Steven Keller has over 25 years of television and film production experience. Beginning in the early 1980s, Steven worked as a production assistant for several commercial studios in Hollywood, California. He opened his own commercial studio in 1987. Steven worked on corporate and commercial productions for small and large businesses and organizations. In 1990, he began working in broadcast journalism, working as a production assistant, associate producer and producer for a division of Lifetime Television that specialized in medical programming. Since then, he has produced, written and directed broadcast documentaries, and educational and promotional films for nonprofit service organizations. He was the senior producer-director at PBS station KRCB of Rohnert Park, CA from 1998 - 2000.


Broadcast Film and Television Credits (Producer/Director) include:
  • Project Censored, PBS, 1999 (available on DVD or VHS tape, call for details)
  • Expressions, PBS, 1998-2000
  • The Clinical Detective Story, Lifetime, 1994


Favorite Quote:

The TV business is uglier than most things. It is normally perceived as some kind of cruel and shallow money trench through the heart of the journalism industry, a long plastic hallway where thieves and pimps run free and good men die like dogs, for no good reason.
Which is more or less true. For the most part, they are dirty little animals with huge brains and no pulse.

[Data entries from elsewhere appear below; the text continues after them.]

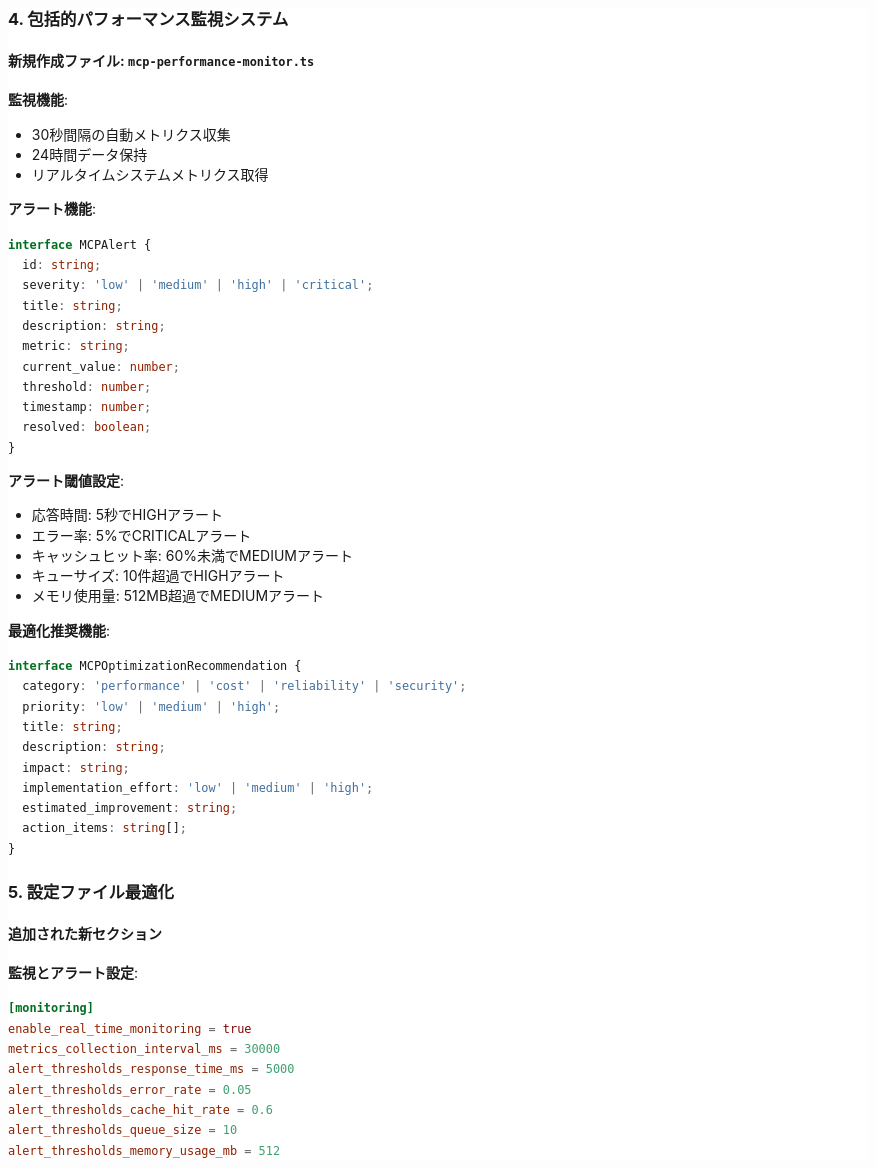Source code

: ### 4. 包括的パフォーマンス監視システム

#### 新規作成ファイル: `mcp-performance-monitor.ts`

**監視機能**:
- 30秒間隔の自動メトリクス収集
- 24時間データ保持
- リアルタイムシステムメトリクス取得

**アラート機能**:
```typescript
interface MCPAlert {
  id: string;
  severity: 'low' | 'medium' | 'high' | 'critical';
  title: string;
  description: string;
  metric: string;
  current_value: number;
  threshold: number;
  timestamp: number;
  resolved: boolean;
}
```

**アラート閾値設定**:
- 応答時間: 5秒でHIGHアラート
- エラー率: 5%でCRITICALアラート
- キャッシュヒット率: 60%未満でMEDIUMアラート
- キューサイズ: 10件超過でHIGHアラート
- メモリ使用量: 512MB超過でMEDIUMアラート

**最適化推奨機能**:
```typescript
interface MCPOptimizationRecommendation {
  category: 'performance' | 'cost' | 'reliability' | 'security';
  priority: 'low' | 'medium' | 'high';
  title: string;
  description: string;
  impact: string;
  implementation_effort: 'low' | 'medium' | 'high';
  estimated_improvement: string;
  action_items: string[];
}
```

### 5. 設定ファイル最適化

#### 追加された新セクション

**監視とアラート設定**:
```toml
[monitoring]
enable_real_time_monitoring = true
metrics_collection_interval_ms = 30000
alert_thresholds_response_time_ms = 5000
alert_thresholds_error_rate = 0.05
alert_thresholds_cache_hit_rate = 0.6
alert_thresholds_queue_size = 10
alert_thresholds_memory_usage_mb = 512
```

Every once in a while, they will toss up a token human like Ed Bradley or Edwin Newman or Hughes Rudd... and there are others, no doubt, like Studs Terkel in Chicago and the twisted Rev. Gene Scott

But these are only the exceptions that prove the hideous rule. Mainly we are dealing with a profoundly degenerate world, a living web of foulness, greed and treachery... which is also the biggest real business around and impossible to ignore. You can't get away from TV. It is everywhere. The hog is in the tunnel.

Hunter S. Thompson,
Generation of Swine: Tales of Shame and Degradation in the '80s (New York: Summit Books, 1988).

Steven is also an accomplished still photographer.